**Try it**
Report how many lines below contain the word "best". Give only the number.

[[ Data section, beginning ]]

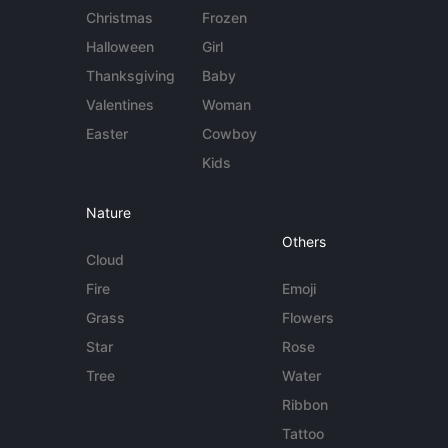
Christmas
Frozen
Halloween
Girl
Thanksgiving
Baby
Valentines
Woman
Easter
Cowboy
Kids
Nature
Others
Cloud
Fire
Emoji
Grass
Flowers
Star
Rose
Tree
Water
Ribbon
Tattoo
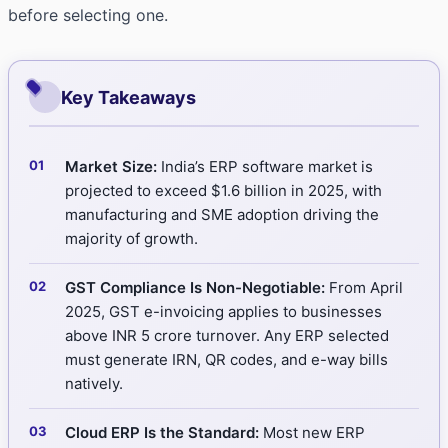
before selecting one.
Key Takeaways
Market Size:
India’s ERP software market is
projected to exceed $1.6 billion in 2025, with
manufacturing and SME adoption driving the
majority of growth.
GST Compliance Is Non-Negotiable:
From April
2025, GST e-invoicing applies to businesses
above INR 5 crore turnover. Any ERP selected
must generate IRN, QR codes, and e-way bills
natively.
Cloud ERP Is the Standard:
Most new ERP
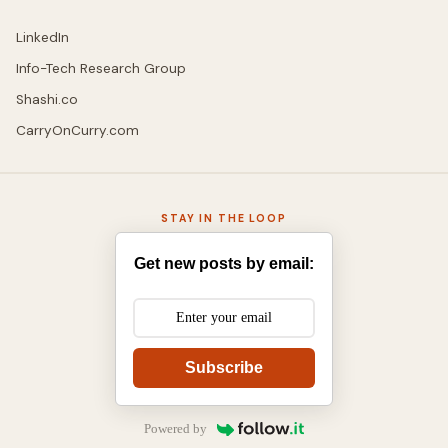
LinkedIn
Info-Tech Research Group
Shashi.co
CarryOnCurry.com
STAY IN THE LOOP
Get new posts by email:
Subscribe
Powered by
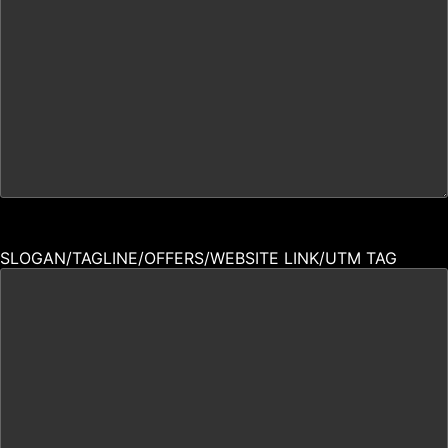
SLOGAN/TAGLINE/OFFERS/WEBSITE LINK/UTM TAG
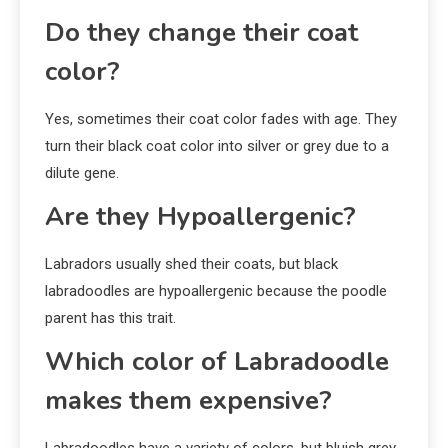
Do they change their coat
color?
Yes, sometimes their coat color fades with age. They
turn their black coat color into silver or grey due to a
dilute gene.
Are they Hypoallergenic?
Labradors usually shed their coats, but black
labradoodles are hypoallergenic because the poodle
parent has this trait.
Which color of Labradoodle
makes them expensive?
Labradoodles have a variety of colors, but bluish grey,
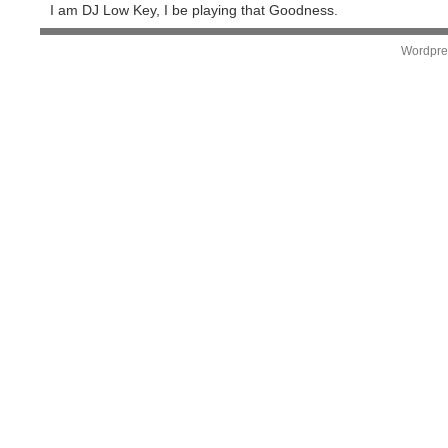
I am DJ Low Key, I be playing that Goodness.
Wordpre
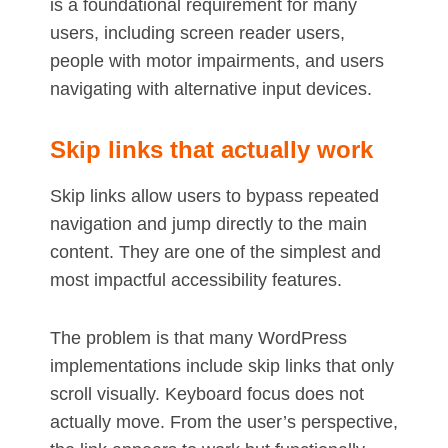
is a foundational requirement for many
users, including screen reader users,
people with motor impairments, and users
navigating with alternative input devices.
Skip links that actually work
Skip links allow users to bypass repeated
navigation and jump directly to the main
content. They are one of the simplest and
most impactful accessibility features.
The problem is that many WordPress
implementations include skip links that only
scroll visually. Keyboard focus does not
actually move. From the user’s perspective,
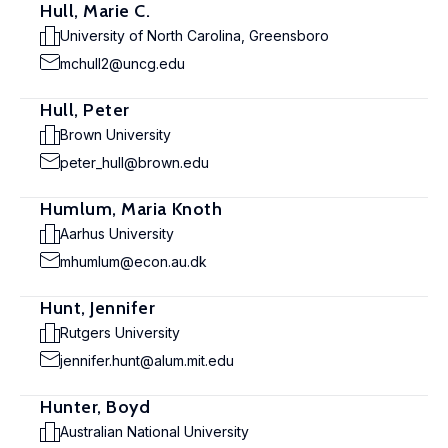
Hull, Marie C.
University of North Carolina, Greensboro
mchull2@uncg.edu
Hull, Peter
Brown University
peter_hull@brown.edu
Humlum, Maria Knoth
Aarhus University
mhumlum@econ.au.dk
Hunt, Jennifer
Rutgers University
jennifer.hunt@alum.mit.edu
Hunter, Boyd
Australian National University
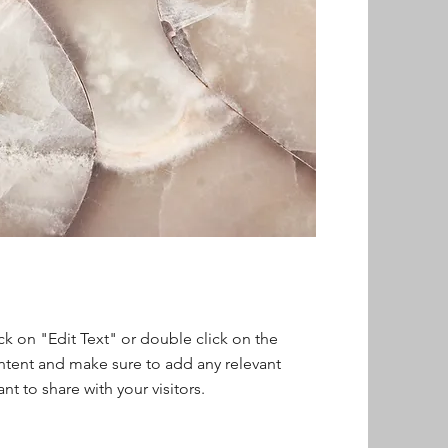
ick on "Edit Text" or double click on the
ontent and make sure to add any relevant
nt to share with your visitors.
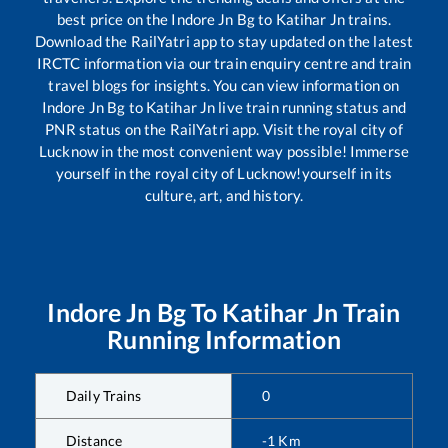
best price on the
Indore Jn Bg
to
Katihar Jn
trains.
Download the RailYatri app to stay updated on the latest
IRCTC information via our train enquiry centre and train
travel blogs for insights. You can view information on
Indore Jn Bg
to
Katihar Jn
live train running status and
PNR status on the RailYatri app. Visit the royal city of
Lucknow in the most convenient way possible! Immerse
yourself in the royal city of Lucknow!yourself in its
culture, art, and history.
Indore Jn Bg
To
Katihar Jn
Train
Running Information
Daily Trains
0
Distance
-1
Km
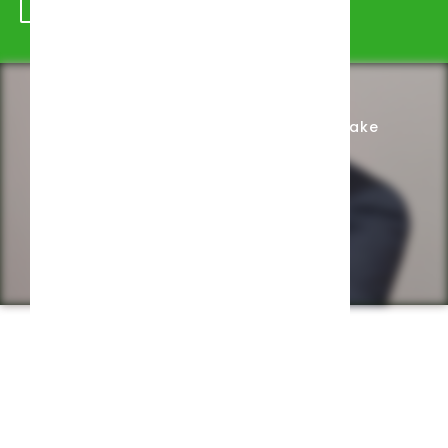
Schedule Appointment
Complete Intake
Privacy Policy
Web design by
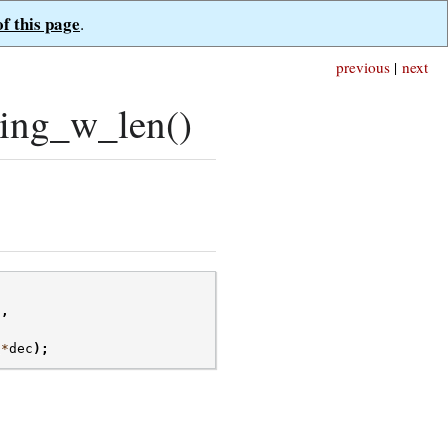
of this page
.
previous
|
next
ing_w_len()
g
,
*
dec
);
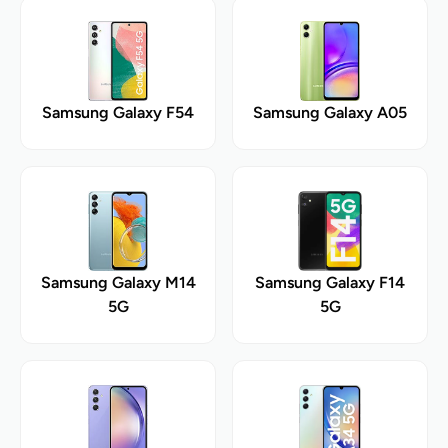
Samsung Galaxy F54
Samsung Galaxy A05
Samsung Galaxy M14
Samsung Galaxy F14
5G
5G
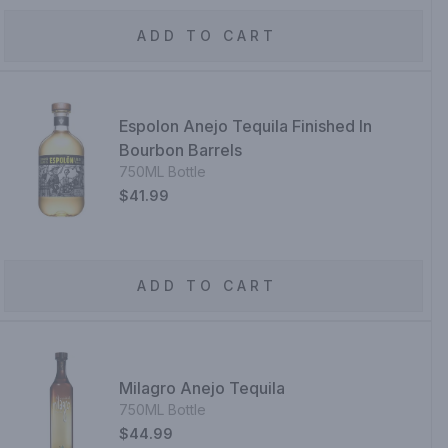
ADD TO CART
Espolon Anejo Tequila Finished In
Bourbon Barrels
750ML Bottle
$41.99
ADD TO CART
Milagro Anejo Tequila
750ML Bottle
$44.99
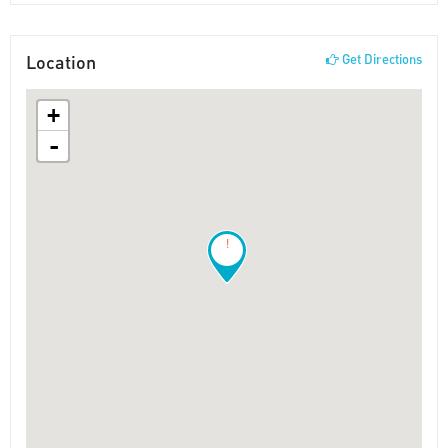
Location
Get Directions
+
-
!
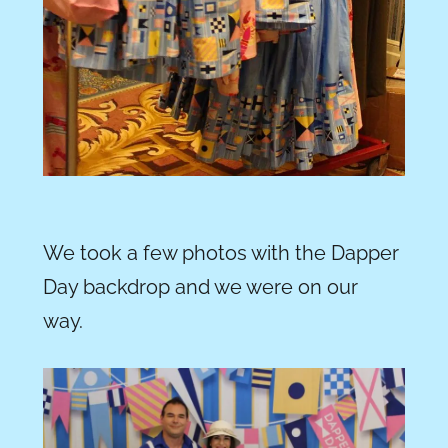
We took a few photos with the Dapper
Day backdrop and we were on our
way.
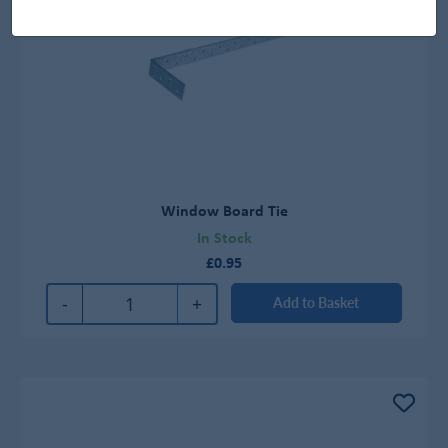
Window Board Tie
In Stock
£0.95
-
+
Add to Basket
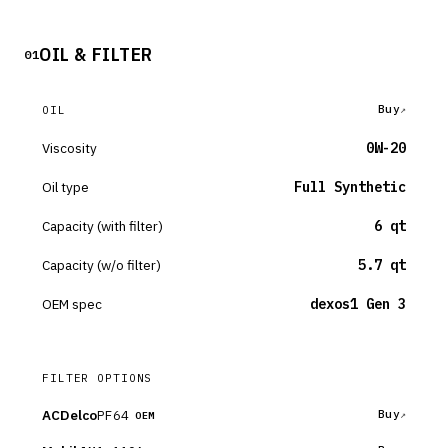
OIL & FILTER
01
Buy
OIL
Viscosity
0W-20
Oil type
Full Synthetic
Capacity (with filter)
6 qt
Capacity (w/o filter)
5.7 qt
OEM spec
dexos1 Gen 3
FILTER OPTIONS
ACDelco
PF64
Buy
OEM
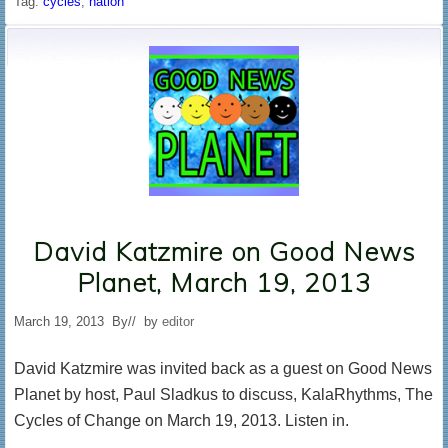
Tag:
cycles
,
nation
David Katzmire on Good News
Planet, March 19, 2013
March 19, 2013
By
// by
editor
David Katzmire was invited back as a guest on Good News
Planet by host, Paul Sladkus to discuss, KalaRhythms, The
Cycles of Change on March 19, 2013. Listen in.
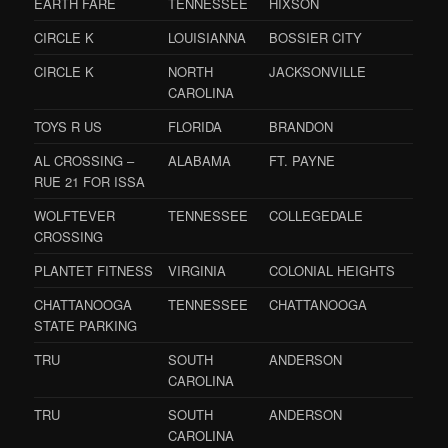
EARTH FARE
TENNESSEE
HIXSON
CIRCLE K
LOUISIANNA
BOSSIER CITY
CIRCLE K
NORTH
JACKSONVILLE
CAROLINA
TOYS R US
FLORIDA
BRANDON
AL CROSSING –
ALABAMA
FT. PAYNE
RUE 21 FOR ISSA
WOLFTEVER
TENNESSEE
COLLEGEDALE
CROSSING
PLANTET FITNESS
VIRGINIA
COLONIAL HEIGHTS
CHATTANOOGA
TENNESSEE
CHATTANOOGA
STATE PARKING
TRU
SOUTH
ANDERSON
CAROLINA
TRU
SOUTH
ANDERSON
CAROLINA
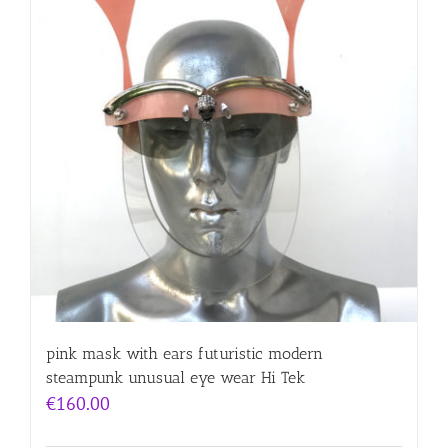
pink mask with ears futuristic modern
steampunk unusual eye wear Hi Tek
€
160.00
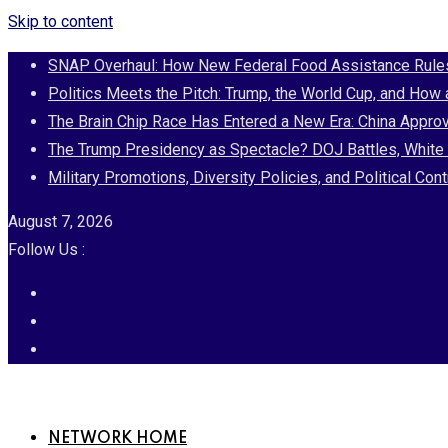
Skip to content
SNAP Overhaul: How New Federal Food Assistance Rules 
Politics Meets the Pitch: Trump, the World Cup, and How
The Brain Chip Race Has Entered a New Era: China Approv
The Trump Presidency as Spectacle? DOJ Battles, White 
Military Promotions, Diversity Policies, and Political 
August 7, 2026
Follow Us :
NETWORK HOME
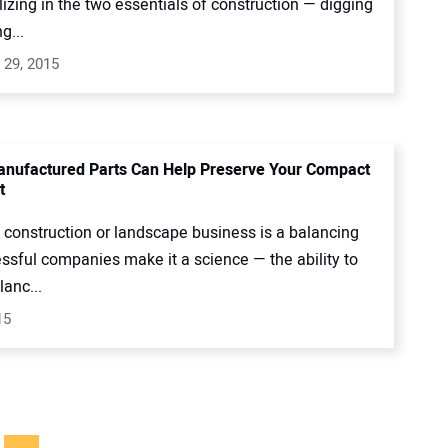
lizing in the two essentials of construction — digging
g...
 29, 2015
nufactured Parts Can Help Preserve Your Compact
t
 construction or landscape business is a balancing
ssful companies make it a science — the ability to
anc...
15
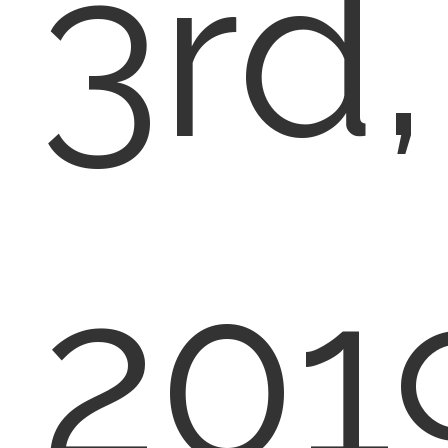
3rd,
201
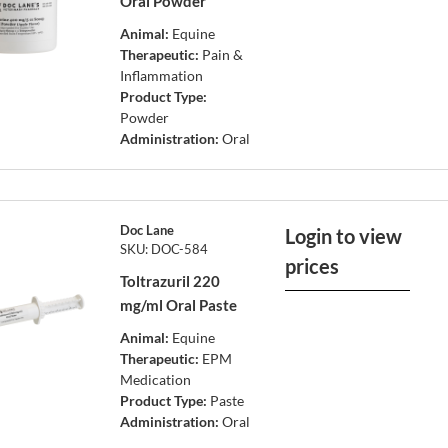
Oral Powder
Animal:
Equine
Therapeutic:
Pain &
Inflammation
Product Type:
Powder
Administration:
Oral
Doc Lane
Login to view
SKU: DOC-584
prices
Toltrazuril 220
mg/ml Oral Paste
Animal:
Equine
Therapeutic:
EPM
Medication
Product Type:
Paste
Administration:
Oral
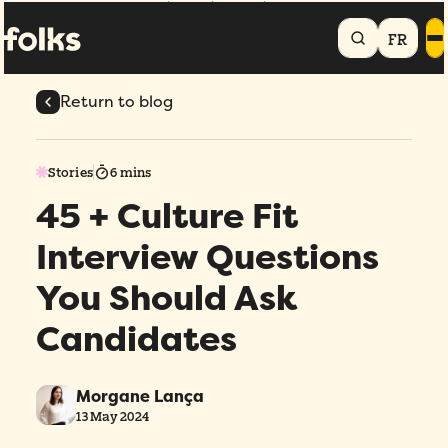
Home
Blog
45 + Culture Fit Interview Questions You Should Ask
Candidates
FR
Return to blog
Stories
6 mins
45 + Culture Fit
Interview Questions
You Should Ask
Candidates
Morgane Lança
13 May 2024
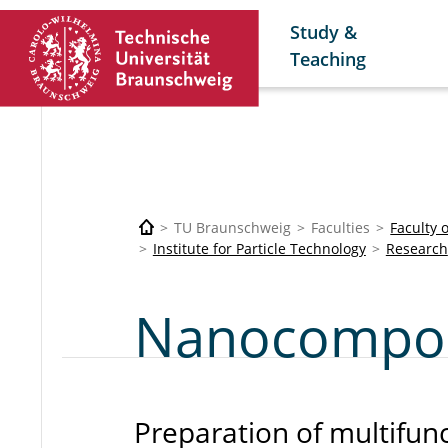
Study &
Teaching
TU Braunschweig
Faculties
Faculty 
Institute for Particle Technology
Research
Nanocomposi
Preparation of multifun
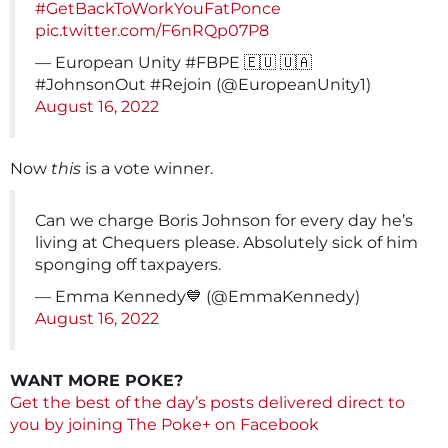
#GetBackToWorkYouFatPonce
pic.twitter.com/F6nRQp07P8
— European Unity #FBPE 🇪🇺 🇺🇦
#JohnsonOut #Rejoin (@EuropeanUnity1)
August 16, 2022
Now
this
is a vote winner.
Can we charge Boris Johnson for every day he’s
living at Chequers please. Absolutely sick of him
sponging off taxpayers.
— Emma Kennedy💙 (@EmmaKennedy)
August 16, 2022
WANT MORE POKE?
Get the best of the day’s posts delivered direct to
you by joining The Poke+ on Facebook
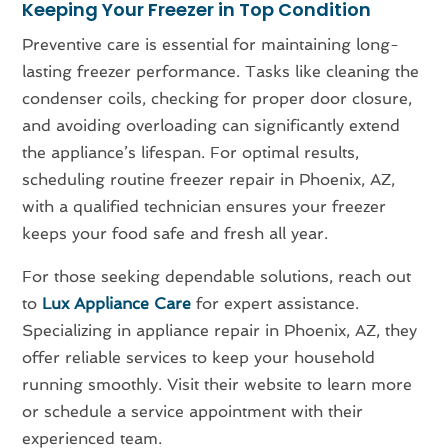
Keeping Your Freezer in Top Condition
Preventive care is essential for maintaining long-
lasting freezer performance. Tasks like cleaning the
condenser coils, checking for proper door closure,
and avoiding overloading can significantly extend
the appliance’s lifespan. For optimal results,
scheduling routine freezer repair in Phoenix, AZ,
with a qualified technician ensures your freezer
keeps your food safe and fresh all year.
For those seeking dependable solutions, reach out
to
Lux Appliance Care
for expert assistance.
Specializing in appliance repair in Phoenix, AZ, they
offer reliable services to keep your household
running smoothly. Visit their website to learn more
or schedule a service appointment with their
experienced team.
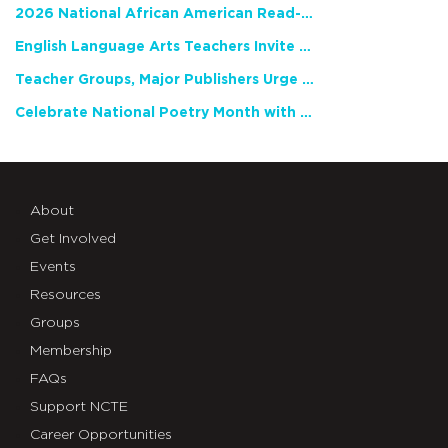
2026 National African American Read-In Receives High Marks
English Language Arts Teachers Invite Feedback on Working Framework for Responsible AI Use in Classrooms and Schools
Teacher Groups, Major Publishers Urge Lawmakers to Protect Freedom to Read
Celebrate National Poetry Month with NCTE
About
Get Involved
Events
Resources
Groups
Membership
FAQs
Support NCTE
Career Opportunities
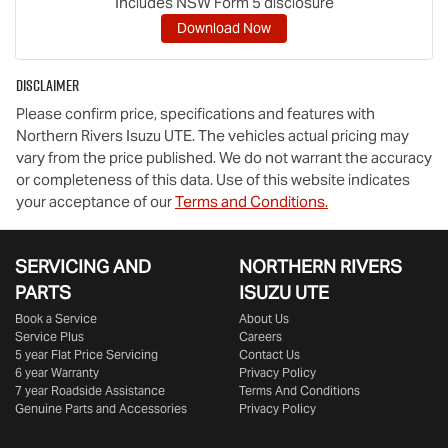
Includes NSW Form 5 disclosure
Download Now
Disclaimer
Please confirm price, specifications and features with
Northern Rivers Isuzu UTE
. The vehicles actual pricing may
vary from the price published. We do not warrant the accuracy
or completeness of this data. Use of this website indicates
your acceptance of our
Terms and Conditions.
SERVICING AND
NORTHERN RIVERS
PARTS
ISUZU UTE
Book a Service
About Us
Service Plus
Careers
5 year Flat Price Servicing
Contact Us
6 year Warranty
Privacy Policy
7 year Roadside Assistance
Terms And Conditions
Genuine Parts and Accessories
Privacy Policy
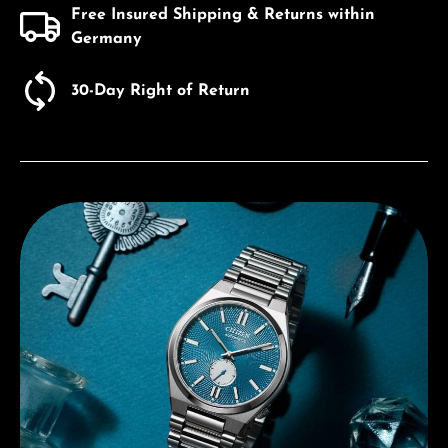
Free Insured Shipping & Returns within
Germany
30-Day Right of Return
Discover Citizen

[[ Data section, end ]]

**Finished task**
2